Frontiere urbanisticheIl rapporto tra intelligenza artificiale e sicurezza stradale, secondo Carlo Ratti

«Abbiamo la responsabilità di addestrare e utilizzare l’IA come uno strumento utile a progettare città migliori, lasciando all’ingegno umano lo spazio di inventare quello che ancora non c’è», racconta il direttore del Senseable city lab del Mit di Boston

LaPresse

Dalla newsletter settimanale di Greenkiesta (ci si iscrive qui) – Carlo Ratti, direttore del Senseable city lab del Massachusetts institute of technology (Mit) di Boston, è stato per qualche giorno l’uomo più chiacchierato della mobilità italiana. A luglio, uno studio a sua firma – presentato durante il terzo forum di The urban mobility council, think tank del Gruppo Unipol – è stato interpretato in modo distorto da buona parte della stampa generalista, che ha fornito ai detrattori della Città 30 l’assist perfetto per attaccare un modello ormai consolidato in tutta Europa.

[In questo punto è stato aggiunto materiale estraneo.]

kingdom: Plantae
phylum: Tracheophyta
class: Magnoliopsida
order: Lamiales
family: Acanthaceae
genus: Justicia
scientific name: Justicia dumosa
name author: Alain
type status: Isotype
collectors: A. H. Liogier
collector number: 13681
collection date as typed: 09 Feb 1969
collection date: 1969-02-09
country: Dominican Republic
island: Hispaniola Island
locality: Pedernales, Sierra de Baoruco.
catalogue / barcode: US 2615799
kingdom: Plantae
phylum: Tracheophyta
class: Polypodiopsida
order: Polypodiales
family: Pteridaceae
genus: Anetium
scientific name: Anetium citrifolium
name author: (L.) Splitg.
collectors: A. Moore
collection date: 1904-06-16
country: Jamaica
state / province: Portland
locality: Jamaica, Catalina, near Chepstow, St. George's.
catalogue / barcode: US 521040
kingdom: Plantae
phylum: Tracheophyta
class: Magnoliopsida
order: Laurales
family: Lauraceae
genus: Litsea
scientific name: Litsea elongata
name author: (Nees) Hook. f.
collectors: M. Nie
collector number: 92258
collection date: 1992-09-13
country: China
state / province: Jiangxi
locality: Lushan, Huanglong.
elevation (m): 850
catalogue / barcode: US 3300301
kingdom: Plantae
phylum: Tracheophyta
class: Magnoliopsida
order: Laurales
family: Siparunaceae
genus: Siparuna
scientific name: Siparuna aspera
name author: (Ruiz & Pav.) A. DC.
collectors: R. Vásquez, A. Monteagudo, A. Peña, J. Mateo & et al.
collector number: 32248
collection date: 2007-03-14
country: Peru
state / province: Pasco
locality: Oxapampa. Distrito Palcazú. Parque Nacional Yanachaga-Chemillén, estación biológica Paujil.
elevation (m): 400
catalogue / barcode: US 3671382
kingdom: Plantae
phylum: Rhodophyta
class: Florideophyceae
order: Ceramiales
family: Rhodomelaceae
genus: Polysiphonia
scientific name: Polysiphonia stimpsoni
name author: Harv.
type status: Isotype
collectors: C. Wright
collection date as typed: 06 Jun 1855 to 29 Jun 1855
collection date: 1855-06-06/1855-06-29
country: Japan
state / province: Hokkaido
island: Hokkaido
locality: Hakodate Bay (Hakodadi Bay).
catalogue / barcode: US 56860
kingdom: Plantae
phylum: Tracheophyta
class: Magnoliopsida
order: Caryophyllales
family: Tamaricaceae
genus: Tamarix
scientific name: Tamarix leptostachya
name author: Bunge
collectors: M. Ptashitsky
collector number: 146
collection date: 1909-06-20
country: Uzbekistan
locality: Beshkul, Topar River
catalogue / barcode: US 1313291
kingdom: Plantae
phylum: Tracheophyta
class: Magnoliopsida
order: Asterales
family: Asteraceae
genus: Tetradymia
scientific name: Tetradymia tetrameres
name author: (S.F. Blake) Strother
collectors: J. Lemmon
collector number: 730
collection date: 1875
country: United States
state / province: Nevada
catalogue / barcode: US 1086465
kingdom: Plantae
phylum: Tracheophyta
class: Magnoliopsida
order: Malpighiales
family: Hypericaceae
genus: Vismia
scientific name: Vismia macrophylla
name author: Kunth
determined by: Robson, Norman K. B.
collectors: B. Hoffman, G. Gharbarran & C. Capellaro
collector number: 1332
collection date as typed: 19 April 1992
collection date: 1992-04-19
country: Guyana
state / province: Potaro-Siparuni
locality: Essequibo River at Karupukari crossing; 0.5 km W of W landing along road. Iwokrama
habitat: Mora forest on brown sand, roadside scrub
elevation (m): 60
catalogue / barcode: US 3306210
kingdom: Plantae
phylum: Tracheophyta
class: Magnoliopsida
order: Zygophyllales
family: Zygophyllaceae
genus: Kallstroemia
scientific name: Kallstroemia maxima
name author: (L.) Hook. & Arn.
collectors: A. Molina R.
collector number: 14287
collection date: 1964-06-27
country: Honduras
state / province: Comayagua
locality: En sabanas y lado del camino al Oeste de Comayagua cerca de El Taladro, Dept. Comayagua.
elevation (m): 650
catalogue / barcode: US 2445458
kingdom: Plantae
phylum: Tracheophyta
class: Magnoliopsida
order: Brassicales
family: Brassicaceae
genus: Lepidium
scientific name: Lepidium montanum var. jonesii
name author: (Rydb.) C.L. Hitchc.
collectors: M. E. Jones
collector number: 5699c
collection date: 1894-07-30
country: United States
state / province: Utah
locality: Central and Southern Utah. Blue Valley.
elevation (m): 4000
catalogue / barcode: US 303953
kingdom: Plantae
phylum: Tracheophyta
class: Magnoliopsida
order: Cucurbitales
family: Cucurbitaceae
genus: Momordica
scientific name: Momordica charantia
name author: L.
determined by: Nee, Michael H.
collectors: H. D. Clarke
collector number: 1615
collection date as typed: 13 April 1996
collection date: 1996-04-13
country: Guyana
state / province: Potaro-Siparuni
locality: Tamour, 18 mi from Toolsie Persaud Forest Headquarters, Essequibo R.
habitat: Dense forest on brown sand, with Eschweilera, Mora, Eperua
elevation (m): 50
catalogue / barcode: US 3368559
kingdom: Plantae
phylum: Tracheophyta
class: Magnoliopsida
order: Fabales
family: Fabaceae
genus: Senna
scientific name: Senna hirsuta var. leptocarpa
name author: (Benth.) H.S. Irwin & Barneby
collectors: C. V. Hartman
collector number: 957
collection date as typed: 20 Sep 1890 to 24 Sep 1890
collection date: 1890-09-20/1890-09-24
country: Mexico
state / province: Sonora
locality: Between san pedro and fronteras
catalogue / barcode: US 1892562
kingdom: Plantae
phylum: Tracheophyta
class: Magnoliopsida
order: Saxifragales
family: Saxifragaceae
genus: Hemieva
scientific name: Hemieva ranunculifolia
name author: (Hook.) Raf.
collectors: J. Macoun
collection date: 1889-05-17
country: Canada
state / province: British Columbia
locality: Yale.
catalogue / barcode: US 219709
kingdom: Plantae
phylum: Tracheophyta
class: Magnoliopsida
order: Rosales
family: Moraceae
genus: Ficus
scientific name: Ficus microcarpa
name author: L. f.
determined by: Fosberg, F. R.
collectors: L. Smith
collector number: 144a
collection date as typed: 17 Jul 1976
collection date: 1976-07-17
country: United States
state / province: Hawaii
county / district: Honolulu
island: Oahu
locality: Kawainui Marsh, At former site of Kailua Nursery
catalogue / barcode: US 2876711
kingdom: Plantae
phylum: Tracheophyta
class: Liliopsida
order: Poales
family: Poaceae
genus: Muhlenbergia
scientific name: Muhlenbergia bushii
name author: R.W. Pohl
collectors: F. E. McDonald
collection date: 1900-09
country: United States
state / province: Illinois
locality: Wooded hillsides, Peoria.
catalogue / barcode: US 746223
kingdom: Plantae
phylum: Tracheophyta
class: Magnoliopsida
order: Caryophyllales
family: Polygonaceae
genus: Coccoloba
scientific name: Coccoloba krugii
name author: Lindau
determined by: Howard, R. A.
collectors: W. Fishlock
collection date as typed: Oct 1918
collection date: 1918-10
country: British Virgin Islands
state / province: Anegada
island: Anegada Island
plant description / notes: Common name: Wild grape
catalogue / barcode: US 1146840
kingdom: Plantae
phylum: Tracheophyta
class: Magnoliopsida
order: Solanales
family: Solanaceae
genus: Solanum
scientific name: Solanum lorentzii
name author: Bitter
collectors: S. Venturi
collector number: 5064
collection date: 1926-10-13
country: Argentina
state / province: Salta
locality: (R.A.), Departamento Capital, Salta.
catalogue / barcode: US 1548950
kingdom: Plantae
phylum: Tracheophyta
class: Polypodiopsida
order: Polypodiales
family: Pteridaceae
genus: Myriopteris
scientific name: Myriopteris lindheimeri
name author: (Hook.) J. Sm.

«Secondo uno studio del Mit a Milano il limite dei 30 km/h provoca più inquinamento», recita il titolo di un articolo di Rai News. «I dati scientifici esterni pubblicati oggi ci danno finalmente ragione», questo il commento di Matteo Salvini, ministro delle Infrastrutture e dei Trasporti. In realtà, la ricerca ha calcolato le emissioni basandosi su una circolazione a velocità costante: uno scenario che in città, dove dominano gli stop & go, non esiste. Lo stesso Ratti, in un’intervista a Repubblica, ha ammesso che si è trattato di uno spiacevole equivoco.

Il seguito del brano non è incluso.